= Stored records =
***

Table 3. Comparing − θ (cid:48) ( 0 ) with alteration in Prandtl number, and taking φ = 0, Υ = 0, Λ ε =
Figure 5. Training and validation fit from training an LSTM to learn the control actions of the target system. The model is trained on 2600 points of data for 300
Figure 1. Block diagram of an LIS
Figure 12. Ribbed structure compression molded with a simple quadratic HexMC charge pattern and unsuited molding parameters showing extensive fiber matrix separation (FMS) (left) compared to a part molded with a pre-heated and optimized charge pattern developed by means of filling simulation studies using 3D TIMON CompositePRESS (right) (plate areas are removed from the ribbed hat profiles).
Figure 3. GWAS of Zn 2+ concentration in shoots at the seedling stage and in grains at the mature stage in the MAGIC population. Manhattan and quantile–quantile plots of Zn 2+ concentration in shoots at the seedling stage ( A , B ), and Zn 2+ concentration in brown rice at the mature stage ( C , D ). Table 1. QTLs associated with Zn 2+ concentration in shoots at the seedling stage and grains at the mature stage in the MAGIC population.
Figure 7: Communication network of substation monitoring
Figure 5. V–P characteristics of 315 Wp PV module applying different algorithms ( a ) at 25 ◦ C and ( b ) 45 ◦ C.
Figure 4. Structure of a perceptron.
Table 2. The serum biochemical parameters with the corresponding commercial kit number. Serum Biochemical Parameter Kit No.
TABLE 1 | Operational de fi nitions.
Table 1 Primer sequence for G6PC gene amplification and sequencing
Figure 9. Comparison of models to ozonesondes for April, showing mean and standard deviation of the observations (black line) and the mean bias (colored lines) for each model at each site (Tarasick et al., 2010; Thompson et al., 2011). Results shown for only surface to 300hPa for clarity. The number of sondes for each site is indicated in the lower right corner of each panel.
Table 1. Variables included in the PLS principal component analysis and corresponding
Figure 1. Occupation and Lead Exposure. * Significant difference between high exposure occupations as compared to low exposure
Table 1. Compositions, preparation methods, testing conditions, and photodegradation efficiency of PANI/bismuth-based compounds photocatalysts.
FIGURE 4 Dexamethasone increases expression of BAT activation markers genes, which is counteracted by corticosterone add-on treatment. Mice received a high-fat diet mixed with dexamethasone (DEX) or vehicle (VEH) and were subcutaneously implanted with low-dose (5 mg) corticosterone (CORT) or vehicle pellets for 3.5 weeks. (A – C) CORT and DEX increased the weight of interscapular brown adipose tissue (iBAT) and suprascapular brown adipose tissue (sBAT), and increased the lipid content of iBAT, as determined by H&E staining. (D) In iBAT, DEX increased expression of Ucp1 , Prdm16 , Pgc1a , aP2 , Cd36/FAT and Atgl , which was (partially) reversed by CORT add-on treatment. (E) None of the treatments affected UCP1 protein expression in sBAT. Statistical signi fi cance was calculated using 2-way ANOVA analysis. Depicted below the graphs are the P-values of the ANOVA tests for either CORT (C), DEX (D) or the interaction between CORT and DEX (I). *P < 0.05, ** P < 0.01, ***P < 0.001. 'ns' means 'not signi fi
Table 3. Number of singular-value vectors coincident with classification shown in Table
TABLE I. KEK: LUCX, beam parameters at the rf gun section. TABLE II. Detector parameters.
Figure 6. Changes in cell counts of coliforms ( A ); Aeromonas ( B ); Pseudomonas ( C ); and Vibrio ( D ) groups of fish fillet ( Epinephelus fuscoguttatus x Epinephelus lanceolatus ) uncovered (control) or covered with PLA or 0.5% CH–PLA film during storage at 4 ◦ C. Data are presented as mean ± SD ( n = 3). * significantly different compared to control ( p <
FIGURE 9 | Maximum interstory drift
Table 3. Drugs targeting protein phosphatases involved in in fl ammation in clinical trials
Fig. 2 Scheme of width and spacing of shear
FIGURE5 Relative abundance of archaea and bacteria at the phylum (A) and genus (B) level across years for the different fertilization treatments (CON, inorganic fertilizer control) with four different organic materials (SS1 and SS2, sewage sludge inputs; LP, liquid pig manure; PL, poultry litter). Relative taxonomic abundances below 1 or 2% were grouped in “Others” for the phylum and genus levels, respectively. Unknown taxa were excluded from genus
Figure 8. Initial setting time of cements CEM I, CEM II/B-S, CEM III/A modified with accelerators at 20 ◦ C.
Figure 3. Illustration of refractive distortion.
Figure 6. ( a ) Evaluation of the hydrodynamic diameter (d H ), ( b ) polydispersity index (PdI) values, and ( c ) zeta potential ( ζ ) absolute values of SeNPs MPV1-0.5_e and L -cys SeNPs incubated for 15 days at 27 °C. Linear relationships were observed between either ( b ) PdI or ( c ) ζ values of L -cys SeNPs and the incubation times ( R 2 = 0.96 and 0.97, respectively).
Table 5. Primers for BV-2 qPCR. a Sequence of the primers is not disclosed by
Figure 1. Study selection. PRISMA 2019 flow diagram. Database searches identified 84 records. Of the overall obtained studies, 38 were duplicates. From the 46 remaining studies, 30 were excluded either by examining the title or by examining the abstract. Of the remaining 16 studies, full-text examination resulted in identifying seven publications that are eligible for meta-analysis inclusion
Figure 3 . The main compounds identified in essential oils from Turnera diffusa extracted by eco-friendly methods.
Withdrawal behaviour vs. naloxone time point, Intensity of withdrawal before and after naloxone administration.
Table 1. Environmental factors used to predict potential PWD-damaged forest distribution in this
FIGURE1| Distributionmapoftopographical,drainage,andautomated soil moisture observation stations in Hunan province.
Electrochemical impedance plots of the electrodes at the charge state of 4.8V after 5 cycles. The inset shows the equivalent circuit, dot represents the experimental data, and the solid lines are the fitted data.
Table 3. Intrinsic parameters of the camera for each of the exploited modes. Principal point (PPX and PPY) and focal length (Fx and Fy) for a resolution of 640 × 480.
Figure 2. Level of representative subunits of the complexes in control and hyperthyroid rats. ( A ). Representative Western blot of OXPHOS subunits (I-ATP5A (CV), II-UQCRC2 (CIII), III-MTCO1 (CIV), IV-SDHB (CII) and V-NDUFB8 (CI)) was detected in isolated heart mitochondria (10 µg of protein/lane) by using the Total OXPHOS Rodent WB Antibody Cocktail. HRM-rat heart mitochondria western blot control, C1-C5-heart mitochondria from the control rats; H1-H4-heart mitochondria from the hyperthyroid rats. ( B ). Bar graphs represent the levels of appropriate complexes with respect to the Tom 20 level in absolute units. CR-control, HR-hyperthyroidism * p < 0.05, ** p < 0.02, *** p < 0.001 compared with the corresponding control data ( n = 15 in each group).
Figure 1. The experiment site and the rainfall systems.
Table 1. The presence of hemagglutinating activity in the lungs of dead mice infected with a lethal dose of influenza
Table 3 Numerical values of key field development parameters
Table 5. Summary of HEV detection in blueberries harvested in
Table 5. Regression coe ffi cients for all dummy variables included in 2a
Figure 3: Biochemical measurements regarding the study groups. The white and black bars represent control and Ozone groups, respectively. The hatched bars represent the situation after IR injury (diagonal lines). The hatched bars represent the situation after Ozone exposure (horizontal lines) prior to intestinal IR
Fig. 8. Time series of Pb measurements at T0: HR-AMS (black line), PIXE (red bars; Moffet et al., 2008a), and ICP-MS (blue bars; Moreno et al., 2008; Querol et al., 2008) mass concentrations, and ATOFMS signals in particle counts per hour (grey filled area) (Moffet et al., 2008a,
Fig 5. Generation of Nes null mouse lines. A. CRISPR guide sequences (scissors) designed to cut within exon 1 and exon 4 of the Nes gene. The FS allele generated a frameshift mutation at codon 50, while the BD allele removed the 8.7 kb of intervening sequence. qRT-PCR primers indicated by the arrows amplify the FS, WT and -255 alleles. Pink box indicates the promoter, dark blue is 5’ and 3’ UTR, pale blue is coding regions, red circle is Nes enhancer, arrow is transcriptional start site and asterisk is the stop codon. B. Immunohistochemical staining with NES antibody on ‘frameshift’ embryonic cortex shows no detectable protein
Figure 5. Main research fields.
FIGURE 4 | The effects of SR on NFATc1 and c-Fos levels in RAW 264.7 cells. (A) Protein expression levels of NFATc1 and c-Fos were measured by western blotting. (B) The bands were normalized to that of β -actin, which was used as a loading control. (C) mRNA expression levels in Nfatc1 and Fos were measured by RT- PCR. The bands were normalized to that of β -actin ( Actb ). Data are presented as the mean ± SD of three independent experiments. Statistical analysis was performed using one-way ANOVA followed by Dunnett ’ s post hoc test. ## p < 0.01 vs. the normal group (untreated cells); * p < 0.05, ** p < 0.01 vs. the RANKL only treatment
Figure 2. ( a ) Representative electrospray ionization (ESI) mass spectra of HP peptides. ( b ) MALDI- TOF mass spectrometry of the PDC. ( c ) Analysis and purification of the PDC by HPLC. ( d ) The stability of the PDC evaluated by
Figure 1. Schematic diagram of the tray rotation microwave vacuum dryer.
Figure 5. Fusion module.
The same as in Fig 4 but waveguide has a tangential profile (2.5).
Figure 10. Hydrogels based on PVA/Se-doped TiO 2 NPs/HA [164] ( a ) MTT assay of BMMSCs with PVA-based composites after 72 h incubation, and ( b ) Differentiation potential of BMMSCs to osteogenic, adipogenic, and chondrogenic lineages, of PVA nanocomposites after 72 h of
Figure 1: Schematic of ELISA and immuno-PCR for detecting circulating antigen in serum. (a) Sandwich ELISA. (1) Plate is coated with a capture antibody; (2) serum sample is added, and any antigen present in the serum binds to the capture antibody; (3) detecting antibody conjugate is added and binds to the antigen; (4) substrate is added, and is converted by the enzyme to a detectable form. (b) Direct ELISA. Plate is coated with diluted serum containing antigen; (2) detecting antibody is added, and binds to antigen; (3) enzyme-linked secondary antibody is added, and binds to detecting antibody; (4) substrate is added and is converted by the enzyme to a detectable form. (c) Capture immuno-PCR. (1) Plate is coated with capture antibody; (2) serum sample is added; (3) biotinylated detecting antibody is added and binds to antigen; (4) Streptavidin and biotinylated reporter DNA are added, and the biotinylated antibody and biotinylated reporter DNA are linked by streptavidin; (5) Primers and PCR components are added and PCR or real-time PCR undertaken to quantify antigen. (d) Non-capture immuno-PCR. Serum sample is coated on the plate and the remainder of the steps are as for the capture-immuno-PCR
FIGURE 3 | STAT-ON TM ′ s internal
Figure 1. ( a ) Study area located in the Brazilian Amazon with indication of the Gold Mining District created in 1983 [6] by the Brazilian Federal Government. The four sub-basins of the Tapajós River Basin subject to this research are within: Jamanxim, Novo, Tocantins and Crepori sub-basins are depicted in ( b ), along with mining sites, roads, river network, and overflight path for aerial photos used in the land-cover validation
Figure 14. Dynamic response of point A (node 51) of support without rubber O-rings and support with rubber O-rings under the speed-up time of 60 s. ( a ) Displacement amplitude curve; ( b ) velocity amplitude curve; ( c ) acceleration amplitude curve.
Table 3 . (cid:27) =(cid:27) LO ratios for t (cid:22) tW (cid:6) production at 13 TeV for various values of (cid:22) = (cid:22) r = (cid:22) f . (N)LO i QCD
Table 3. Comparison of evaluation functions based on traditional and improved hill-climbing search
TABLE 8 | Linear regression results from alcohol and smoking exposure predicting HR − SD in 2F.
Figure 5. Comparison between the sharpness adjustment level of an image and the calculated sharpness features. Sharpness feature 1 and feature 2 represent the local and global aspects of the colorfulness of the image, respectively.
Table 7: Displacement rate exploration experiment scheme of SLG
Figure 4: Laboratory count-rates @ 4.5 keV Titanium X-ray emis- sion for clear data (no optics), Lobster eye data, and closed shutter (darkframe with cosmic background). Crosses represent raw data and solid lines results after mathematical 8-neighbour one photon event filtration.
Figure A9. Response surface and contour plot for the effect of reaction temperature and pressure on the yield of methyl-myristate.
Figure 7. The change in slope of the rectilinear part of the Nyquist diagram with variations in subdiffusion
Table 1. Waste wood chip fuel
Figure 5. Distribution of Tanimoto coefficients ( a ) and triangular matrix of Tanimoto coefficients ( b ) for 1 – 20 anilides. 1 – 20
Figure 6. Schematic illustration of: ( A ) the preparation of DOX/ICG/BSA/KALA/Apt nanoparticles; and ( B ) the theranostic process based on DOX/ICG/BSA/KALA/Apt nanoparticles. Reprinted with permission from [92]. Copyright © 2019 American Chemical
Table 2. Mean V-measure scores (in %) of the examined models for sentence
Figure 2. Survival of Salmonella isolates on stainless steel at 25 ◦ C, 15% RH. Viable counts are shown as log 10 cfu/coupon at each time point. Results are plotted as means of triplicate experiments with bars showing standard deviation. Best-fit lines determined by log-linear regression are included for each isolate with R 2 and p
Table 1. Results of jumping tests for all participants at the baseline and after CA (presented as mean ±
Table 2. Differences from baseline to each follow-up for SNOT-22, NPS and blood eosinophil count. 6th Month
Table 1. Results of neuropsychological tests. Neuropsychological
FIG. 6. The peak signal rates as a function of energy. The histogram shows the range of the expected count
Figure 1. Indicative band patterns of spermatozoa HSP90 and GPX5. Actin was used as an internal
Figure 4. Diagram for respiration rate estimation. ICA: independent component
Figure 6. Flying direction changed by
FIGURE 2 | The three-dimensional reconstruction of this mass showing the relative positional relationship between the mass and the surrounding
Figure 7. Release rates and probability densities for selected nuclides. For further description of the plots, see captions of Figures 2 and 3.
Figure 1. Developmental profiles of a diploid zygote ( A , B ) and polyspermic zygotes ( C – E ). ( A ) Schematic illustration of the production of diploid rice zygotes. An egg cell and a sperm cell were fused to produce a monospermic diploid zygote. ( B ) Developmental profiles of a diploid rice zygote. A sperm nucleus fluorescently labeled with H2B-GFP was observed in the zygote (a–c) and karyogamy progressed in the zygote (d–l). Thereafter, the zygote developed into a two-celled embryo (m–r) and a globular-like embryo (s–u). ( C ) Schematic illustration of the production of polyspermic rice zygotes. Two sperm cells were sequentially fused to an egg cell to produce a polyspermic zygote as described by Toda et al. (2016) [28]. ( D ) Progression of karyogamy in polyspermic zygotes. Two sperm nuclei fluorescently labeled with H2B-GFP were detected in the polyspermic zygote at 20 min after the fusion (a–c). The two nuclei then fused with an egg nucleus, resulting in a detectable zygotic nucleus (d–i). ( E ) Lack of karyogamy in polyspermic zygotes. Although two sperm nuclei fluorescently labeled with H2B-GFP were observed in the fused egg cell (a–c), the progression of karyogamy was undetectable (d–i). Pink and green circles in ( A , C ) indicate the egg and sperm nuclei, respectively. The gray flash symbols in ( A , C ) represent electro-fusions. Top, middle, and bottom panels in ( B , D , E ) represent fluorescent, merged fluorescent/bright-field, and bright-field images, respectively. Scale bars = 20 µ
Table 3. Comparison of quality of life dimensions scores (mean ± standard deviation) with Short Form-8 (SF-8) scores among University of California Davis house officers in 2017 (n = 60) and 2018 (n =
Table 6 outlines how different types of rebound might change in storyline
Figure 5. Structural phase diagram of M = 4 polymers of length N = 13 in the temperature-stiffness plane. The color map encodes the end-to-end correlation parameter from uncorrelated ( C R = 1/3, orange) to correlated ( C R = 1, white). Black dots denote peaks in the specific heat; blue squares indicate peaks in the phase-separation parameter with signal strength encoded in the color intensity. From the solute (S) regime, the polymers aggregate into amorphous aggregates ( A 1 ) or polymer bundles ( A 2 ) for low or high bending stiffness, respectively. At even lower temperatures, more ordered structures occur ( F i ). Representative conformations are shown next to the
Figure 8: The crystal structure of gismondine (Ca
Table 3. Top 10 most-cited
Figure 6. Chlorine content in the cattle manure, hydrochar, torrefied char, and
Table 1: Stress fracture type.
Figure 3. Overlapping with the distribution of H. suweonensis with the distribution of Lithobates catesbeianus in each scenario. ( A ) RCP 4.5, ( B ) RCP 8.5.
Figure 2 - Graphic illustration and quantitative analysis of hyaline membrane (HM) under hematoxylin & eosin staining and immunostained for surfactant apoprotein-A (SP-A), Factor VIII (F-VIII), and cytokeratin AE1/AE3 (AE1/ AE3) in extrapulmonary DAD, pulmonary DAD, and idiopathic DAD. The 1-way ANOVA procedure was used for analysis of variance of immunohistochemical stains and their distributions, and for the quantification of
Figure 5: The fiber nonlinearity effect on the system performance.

***

= Exercise brief =
Only a number is expected here: the count of lines in the records above that include the word "matrix".

= Result of this task =
2